Nevertheless, McCartney did not spare himself the difficult subjects. There was a solo album to discuss, of course, one all about “Home. Family. Love.” But also, there was the outstanding business of where the arrival of “McCartney” left The Beatles. “Are you planning a new album or single with The Beatles?” McCartney challenged himself. “No,” he responded.

“Is your break up with The Beatles, temporary or permanent, due to personal differences or musical ones?” McCartney persisted. “Personal differences,” he came back. “Business differences. Musical differences, but most of all, because I have a better time with my family.”

“What are your plans now? A holiday? A musical? A movie?

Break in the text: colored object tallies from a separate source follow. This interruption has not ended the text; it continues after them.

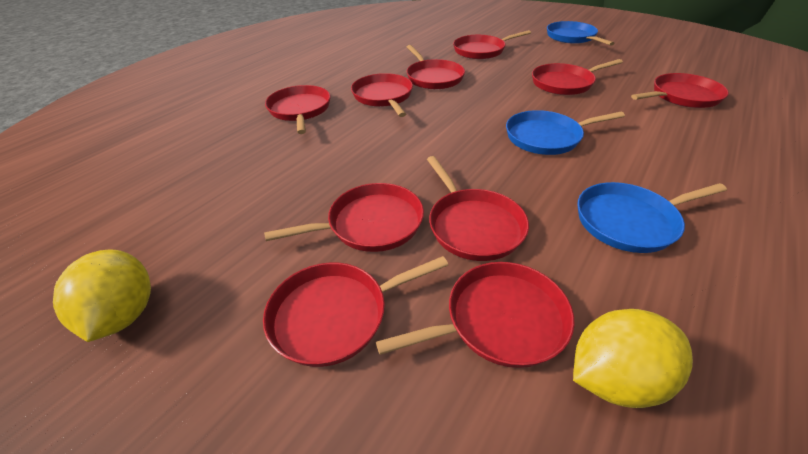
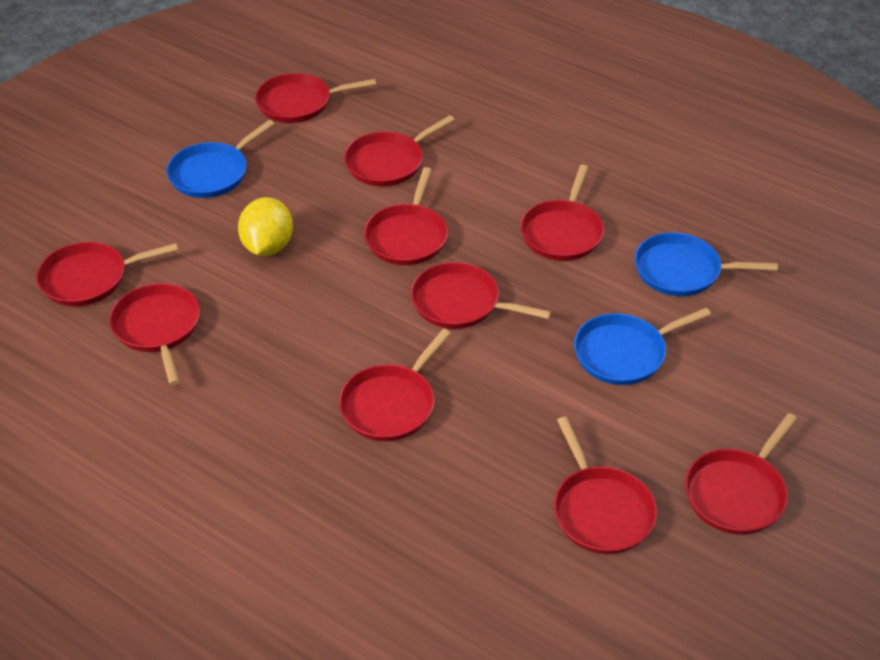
yellow lemon: [53,249,151,342] [573,309,693,408] = 2 -> [238,197,293,256] = 1

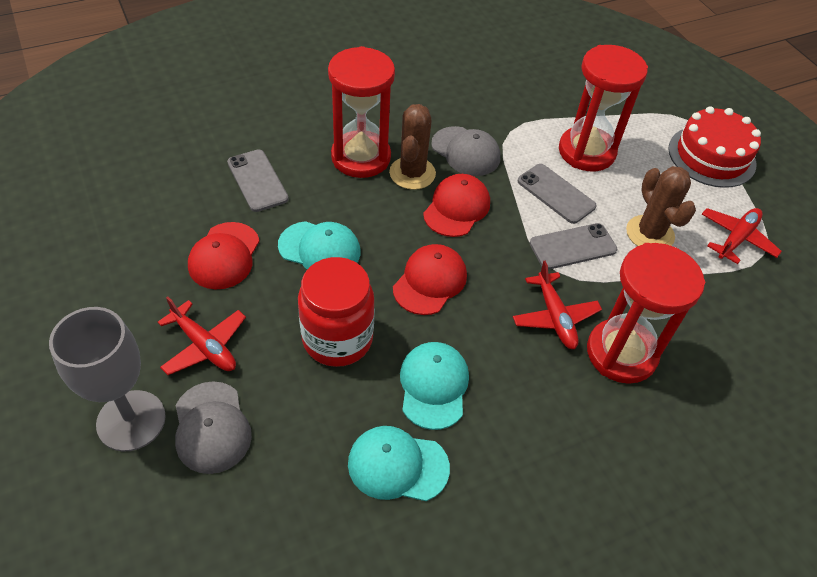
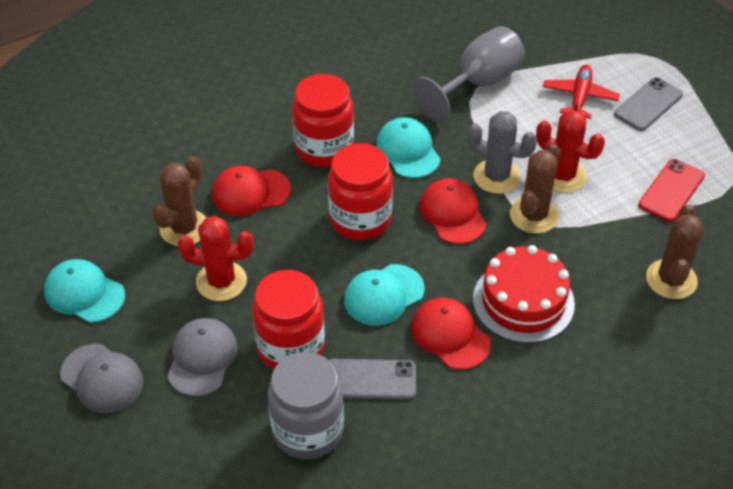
brown cactus: [389,104,436,190] [626,166,696,246] = 2 -> [152,156,206,246] [510,144,560,234] [646,204,704,299] = 3
grey cactus: none = 0 -> [467,111,537,194] = 1
grey jar: none = 0 -> [268,352,344,459] = 1
grey phone: [227,149,289,212] [518,164,597,224] [530,223,617,270] = 3 -> [329,359,416,400] [614,77,683,131] = 2
red cactus: none = 0 -> [178,216,254,301] [536,110,605,193] = 2
red hourglass: [328,46,395,178] [559,45,648,171] [587,243,705,384] = 3 -> none = 0
red jar: [298,257,375,367] = 1 -> [252,270,325,370] [292,74,354,167] [328,143,393,241] = 3
red phone: none = 0 -> [638,159,705,222] = 1
red plane: [158,297,246,375] [513,261,602,349] [702,208,782,264] = 3 -> [543,65,620,119] = 1

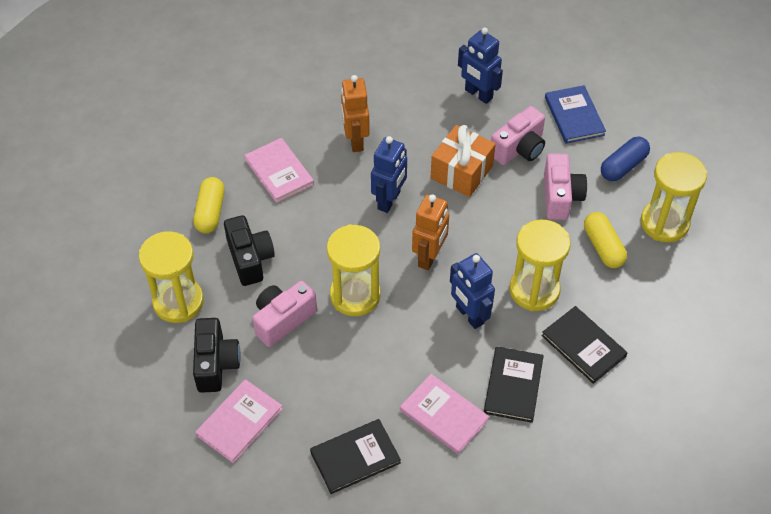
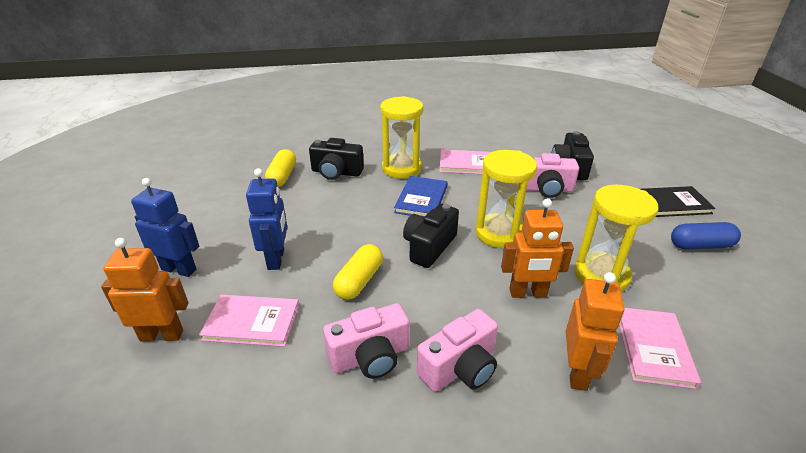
black book: [310,419,401,494] [484,346,544,423] [542,306,627,384] = 3 -> [641,186,715,217] = 1
black camera: [193,318,241,393] [224,215,275,286] = 2 -> [309,138,364,180] [403,204,459,268] [552,131,594,180] = 3
blue robot: [371,136,407,213] [450,253,495,329] [458,27,503,104] = 3 -> [131,178,199,277] [246,168,287,270] = 2
orange gift: [431,125,496,197] = 1 -> none = 0
orange robot: [341,75,370,152] [412,194,449,270] = 2 -> [101,238,189,342] [501,199,574,298] [566,272,625,391] = 3
yellow hourglass: [139,231,204,323] [327,224,381,316] [510,220,571,311] [641,152,707,242] = 4 -> [380,96,423,179] [476,150,537,248] [574,185,658,292] = 3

Retirement?”

“My only plan is to grow up.”

And there it was: the end of something that changed the world, and the start of the rest of Paul McCartney’s life. As McCartney reaches 75, he has now spent nearly five times as many years out of The Beatles as he did in them. It is those frequently remarkable years that we’re focusing on in this latest deluxe edition of the Uncut Ultimate Music Guide. With a selection of articles rescued from the NME, Melody Maker and Uncut archives, and with extensive new reviews of every album, we trace the highs, lows and neglected margins of McCartney’s post-Beatles career.

There are frank reflections on life past and present, bantering encounters with Wings, a constant and fascinating narrative about how McCartney tries to reconcile being “Mr Normal” with being, well, Sir Paul McCartney. There’s also an epic interview from a 2004 issue of Uncut, in which McCartney, a shrewd media operator ever since the earliest days of The Beatles, talks with unprecedented candour about every phase of his career.

“I’ve put out an awful lot of records. Some of them I shouldn’t have put out, sure,” he admits in the piece. “I’d gladly accept that. There’s many different reasons for putting a record out. Sometimes I might just put one out because I’m bored and I’ve got nothing better to do. That happens.”

Few artists have had anything remotely close to the cultural impact of Paul McCartney. Nevertheless, his discography is surprisingly full of odd excursions and experiments, of great songs hidden away and half-forgotten. This Uncut Ultimate Music Guide is also, we hope, a key to the treasures of Macca’s long, engrossing second act. Let us roll it!